Samedi, les pro-annulations ont donc répliqué. Dans une lettre ouverte, des collectifs féministes interpellaient des responsables politiques, dont la ministre de la Culture François Nyssen et les partenaires du festival Papillons de nuit. «Cessons de promouvoir lors d'événements publics, financés notamment par des deniers publics, des hommes qui se sont rendus coupables de féminicides et de violences extrêmes sur des femmes […]. En tant que partenaire de ce festival vous participez à son financement, lui apportez une caution politique, morale et institutionnelle», peut-on lire. Message apparemment reçu par le conseil départemental de la Manche, qui a annoncé trois jours plus tard le retrait de sa subvention au festival, 34 000 euros pour un budget de 3 millions. Les organisateurs, eux, persistent et signent. Dans un nouveau communiqué, publié dans la foulée de l'annonce, ils déplorent «le désengagement» du conseil mais maintiennent «l'intégrité de la programmation». «Les institutions politiques, quelles qu'elles soient, n'ont pas de droit d'ingérence dans les choix artistiques», écrivent-ils. Est également invoqué «le droit pour tout citoyen à une vie professionnelle après le temps de la justice.
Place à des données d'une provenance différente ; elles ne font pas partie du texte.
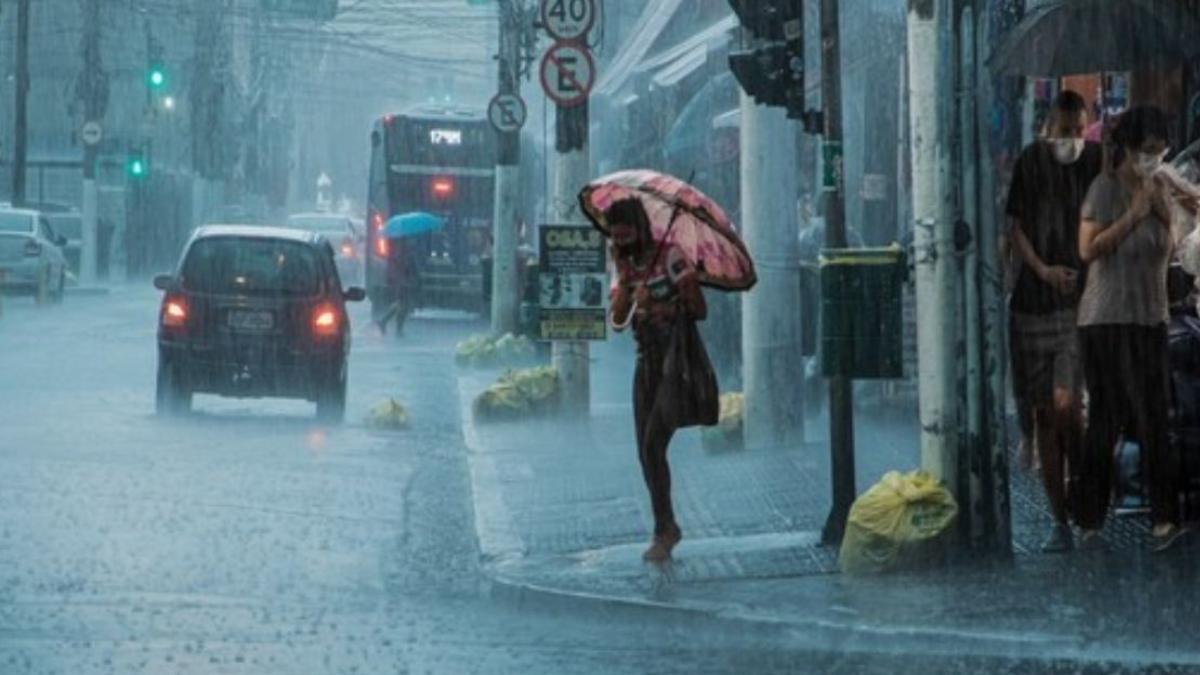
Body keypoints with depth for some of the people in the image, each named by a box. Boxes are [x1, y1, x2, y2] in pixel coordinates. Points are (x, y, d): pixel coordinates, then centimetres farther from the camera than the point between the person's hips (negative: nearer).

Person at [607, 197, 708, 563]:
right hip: (647, 363, 7)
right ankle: (668, 527, 19)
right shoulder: (627, 269, 9)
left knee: (653, 446, -15)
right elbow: (618, 320, -3)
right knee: (645, 451, 6)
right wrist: (625, 277, -11)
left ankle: (663, 532, -9)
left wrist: (664, 311, -16)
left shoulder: (670, 258, -10)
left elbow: (699, 310, -13)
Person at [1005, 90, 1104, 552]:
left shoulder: (1097, 161, -2)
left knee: (1066, 405, -16)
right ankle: (1060, 521, 11)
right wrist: (1043, 269, -11)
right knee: (1043, 414, 4)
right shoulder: (1031, 163, 3)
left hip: (1079, 303, -3)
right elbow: (1015, 227, 6)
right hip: (1033, 303, 3)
Il est impensable de se substituer à l'institution judiciaire alors que nous sommes simplement des acteurs culturels de notre territoire, et tant que tels, nous nous refusons à censurer un artiste». C'est là tout le débat.

La ministre de la Culture, Françoise Nyssen, interpellée sur le sujet sur France Inter, a elle aussi rappelé que «la justice a tranché. [Bertrand Cantat] a aussi le droit de continuer à vivre». L'Observatoire de la liberté de création, de la Ligue des droits de l'homme, a également apporté sa contribution, affirmant qu'«aucun crime – et nous sommes bien d'accord sur la gravité exceptionnelle de celui pour lequel Bertrand Cantat a été condamné – ne justifie ce qui s'apparente à une condamnation à la mort civile sans terme ni rémission». Sauf que, comme le rappellent certaines féministes, ce n'est pas son droit légitime à la réinsertion qui est remis en question, mais sa célébration, en tant qu'artiste. Artiste dont l'œuvre n'est pas forcément à jeter, rappelle Raphaëlle Rémy-Leleu, porte-parole d'Osez le féminisme. «On ne réclame pas de brûler ou d'interdire les œuvres de Noir Désir ou de Polanski. Par contre, on essaye de convaincre les gens d'arrêter de célébrer un homme dont on sait qu'il est un agresseur», explique-t-elle dans un entretien à LCI. Et de prévenir : «Sans chercher à interdire, nous allons prendre position pour faire en sorte qu'un maximum de concerts soient annulés.» Avis aux programmateurs donc. A ce sujet, une phrase prononcée par Françoise Nyssen, et largement moins reprise dans les médias : «la ministre de la Culture n'a pas à intervenir sur la programmation. Pour autant, ça n'empêche pas les programmateurs d'agir en responsabilité». Le débat peut continuer.